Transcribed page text
☆ ☆ ☆

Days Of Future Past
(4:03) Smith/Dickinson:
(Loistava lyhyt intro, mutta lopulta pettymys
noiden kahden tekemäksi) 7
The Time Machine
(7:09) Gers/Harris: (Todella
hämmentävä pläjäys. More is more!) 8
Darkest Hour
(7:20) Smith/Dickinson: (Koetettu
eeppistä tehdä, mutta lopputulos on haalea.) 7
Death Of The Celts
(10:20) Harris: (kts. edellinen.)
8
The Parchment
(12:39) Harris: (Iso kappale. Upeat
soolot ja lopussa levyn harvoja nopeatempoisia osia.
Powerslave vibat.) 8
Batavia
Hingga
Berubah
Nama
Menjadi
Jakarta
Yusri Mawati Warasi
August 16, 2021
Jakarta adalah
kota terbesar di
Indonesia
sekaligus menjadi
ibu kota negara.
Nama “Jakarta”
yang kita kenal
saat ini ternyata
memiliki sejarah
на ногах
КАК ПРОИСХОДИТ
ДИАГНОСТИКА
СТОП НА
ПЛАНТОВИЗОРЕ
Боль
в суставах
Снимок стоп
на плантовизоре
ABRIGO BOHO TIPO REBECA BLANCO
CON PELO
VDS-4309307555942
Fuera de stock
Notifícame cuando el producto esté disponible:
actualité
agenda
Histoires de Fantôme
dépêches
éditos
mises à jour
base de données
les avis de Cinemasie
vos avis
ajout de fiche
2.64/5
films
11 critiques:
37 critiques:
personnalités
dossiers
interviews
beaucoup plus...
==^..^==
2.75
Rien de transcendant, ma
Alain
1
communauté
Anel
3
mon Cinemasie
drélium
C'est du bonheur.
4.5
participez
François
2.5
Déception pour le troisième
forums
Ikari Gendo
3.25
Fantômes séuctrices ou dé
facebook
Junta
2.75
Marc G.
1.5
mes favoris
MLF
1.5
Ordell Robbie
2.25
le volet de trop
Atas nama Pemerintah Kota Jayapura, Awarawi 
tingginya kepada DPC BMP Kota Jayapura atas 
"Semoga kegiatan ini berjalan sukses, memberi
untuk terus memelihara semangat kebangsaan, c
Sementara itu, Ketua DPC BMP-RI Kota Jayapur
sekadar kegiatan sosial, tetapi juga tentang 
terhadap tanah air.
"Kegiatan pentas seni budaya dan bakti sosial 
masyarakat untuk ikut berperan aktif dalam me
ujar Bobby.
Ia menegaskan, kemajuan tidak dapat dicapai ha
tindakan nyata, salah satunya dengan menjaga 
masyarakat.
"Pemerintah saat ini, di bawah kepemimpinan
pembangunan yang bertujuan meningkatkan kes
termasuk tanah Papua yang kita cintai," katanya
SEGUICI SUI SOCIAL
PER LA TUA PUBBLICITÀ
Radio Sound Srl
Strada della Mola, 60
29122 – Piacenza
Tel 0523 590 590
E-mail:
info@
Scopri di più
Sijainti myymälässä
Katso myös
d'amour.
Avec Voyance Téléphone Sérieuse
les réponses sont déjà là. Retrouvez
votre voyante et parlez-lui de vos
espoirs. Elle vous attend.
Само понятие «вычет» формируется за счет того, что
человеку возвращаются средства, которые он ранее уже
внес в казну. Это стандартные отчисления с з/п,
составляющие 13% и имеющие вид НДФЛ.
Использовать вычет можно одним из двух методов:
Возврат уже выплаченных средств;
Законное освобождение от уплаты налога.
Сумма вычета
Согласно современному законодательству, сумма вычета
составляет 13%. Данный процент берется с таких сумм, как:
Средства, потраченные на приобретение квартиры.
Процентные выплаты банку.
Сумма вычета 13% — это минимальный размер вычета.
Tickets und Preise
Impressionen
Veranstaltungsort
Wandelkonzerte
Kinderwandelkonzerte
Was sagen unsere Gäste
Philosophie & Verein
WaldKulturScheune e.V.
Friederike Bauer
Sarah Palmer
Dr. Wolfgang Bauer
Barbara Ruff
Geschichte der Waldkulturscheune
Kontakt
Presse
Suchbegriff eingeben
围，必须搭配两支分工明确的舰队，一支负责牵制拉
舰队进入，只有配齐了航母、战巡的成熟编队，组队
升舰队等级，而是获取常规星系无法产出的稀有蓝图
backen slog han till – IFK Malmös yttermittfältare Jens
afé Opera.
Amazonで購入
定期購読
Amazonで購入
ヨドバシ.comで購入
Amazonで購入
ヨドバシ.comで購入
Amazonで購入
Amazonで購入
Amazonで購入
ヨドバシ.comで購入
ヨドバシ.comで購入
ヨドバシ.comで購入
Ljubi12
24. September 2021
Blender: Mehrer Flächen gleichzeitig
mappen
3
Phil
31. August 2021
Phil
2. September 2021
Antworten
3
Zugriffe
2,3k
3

☆ ☆ ☆

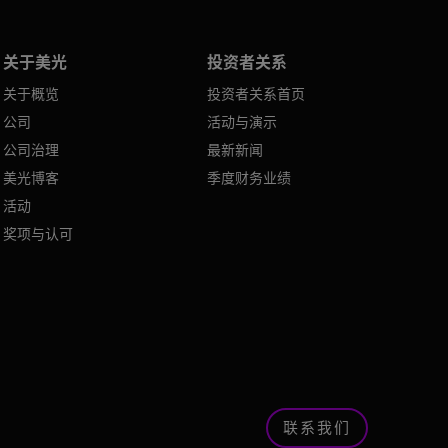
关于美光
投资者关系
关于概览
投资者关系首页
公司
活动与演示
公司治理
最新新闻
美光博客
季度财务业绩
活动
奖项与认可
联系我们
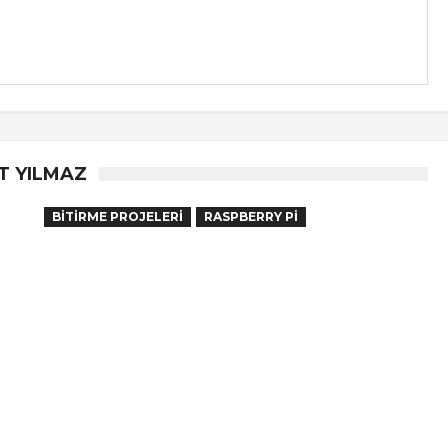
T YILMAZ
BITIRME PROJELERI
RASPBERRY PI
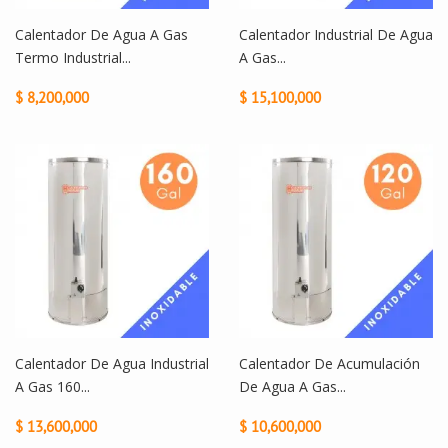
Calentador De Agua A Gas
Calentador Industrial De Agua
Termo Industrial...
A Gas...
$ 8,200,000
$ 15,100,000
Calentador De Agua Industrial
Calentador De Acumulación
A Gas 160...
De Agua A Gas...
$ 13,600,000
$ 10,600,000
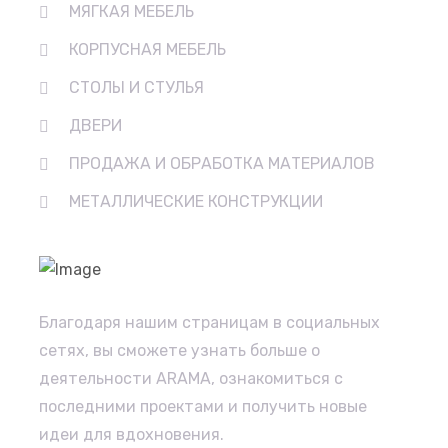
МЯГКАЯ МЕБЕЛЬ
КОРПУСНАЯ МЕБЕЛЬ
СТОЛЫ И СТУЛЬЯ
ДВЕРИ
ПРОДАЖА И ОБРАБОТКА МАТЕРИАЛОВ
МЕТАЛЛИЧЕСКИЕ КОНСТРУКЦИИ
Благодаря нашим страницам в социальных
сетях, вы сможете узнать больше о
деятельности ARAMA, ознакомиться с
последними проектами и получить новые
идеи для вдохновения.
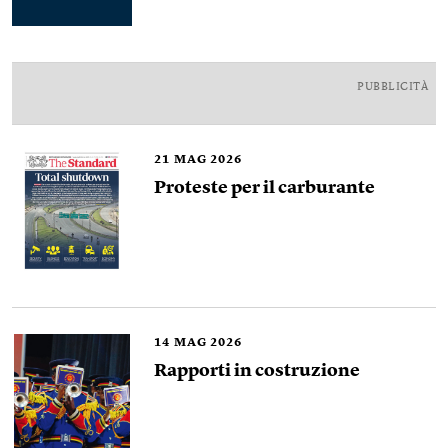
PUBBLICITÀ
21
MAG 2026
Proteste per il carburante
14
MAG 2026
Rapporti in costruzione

☆ ☆ ☆

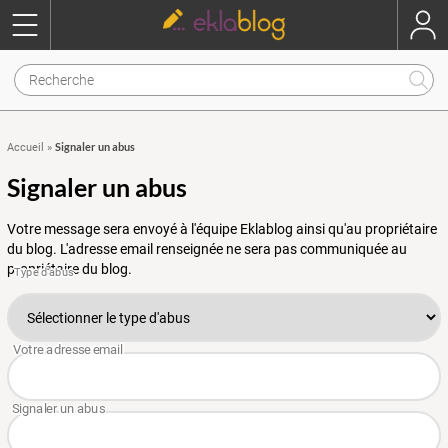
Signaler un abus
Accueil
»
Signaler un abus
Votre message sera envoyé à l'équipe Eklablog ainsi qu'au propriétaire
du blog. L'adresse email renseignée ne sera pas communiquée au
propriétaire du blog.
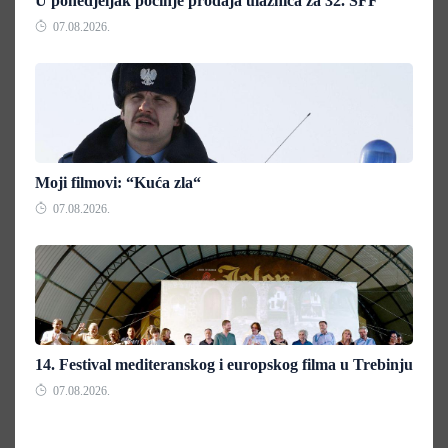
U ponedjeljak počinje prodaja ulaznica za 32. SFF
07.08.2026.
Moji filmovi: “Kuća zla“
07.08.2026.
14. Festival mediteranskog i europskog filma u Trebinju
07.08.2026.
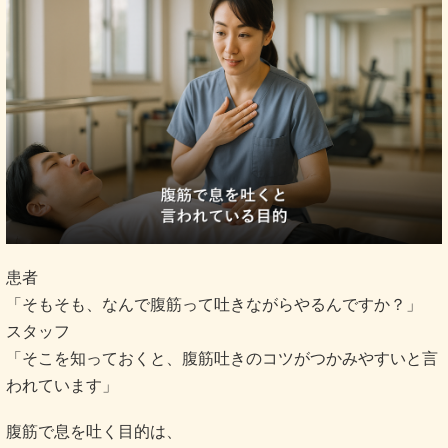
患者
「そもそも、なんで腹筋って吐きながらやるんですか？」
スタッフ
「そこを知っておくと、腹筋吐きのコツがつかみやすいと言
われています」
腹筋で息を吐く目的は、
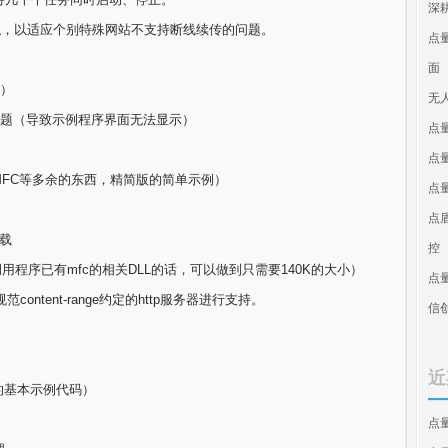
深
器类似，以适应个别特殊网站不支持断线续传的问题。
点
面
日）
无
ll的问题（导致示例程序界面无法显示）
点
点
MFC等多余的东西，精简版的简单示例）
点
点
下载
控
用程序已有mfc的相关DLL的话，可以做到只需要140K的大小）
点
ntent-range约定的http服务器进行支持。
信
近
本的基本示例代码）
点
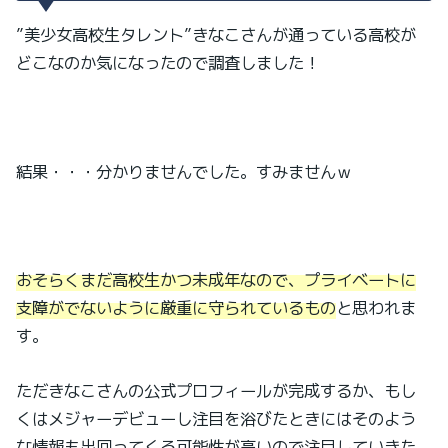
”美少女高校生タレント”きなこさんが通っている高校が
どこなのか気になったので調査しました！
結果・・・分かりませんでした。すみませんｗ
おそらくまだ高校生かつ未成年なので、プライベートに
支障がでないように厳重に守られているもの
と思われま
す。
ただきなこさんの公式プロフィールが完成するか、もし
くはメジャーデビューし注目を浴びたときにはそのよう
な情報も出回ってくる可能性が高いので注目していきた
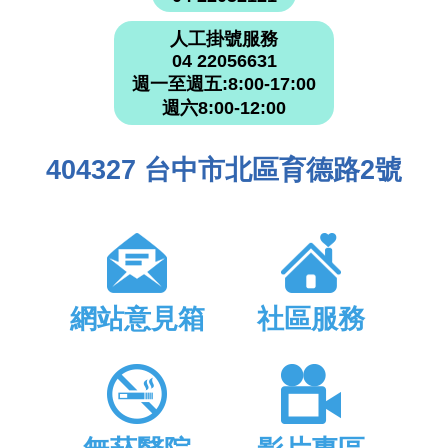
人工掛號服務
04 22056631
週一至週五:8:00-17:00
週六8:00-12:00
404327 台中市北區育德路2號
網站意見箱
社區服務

☆ ☆ ☆

_JOB ITEM_
Recast the lines of the material above as a JSON list of strings, one string per line, with blank lines left out. Begin at the line that has "Days Of Future Past" and stop after the line that has "untuk terus memelihara semangat kebangsaan, c".

_ANSWER SPACE_
[
  "Days Of Future Past",
  "(4:03) Smith/Dickinson:",
  "(Loistava lyhyt intro, mutta lopulta pettymys",
  "noiden kahden tekemäksi) 7",
  "The Time Machine",
  "(7:09) Gers/Harris: (Todella",
  "hämmentävä pläjäys. More is more!) 8",
  "Darkest Hour",
  "(7:20) Smith/Dickinson: (Koetettu",
  "eeppistä tehdä, mutta lopputulos on haalea.) 7",
  "Death Of The Celts",
  "(10:20) Harris: (kts. edellinen.)",
  "8",
  "The Parchment",
  "(12:39) Harris: (Iso kappale. Upeat",
  "soolot ja lopussa levyn harvoja nopeatempoisia osia.",
  "Powerslave vibat.) 8",
  "Batavia",
  "Hingga",
  "Berubah",
  "Nama",
  "Menjadi",
  "Jakarta",
  "Yusri Mawati Warasi",
  "August 16, 2021",
  "Jakarta adalah",
  "kota terbesar di",
  "Indonesia",
  "sekaligus menjadi",
  "ibu kota negara.",
  "Nama “Jakarta”",
  "yang kita kenal",
  "saat ini ternyata",
  "memiliki sejarah",
  "на ногах",
  "КАК ПРОИСХОДИТ",
  "ДИАГНОСТИКА",
  "СТОП НА",
  "ПЛАНТОВИЗОРЕ",
  "Боль",
  "в суставах",
  "Снимок стоп",
  "на плантовизоре",
  "ABRIGO BOHO TIPO REBECA BLANCO",
  "CON PELO",
  "VDS-4309307555942",
  "Fuera de stock",
  "Notifícame cuando el producto esté disponible:",
  "actualité",
  "agenda",
  "Histoires de Fantôme",
  "dépêches",
  "éditos",
  "mises à jour",
  "base de données",
  "les avis de Cinemasie",
  "vos avis",
  "ajout de fiche",
  "2.64/5",
  "films",
  "11 critiques:",
  "37 critiques:",
  "personnalités",
  "dossiers",
  "interviews",
  "beaucoup plus...",
  "==^..^==",
  "2.75",
  "Rien de transcendant, ma",
  "Alain",
  "1",
  "communauté",
  "Anel",
  "3",
  "mon Cinemasie",
  "drélium",
  "C'est du bonheur.",
  "4.5",
  "participez",
  "François",
  "2.5",
  "Déception pour le troisième",
  "forums",
  "Ikari Gendo",
  "3.25",
  "Fantômes séuctrices ou dé",
  "facebook",
  "Junta",
  "2.75",
  "Marc G.",
  "1.5",
  "mes favoris",
  "MLF",
  "1.5",
  "Ordell Robbie",
  "2.25",
  "le volet de trop",
  "Atas nama Pemerintah Kota Jayapura, Awarawi ",
  "tingginya kepada DPC BMP Kota Jayapura atas ",
  "\"Semoga kegiatan ini berjalan sukses, memberi",
  "untuk terus memelihara semangat kebangsaan, c"
]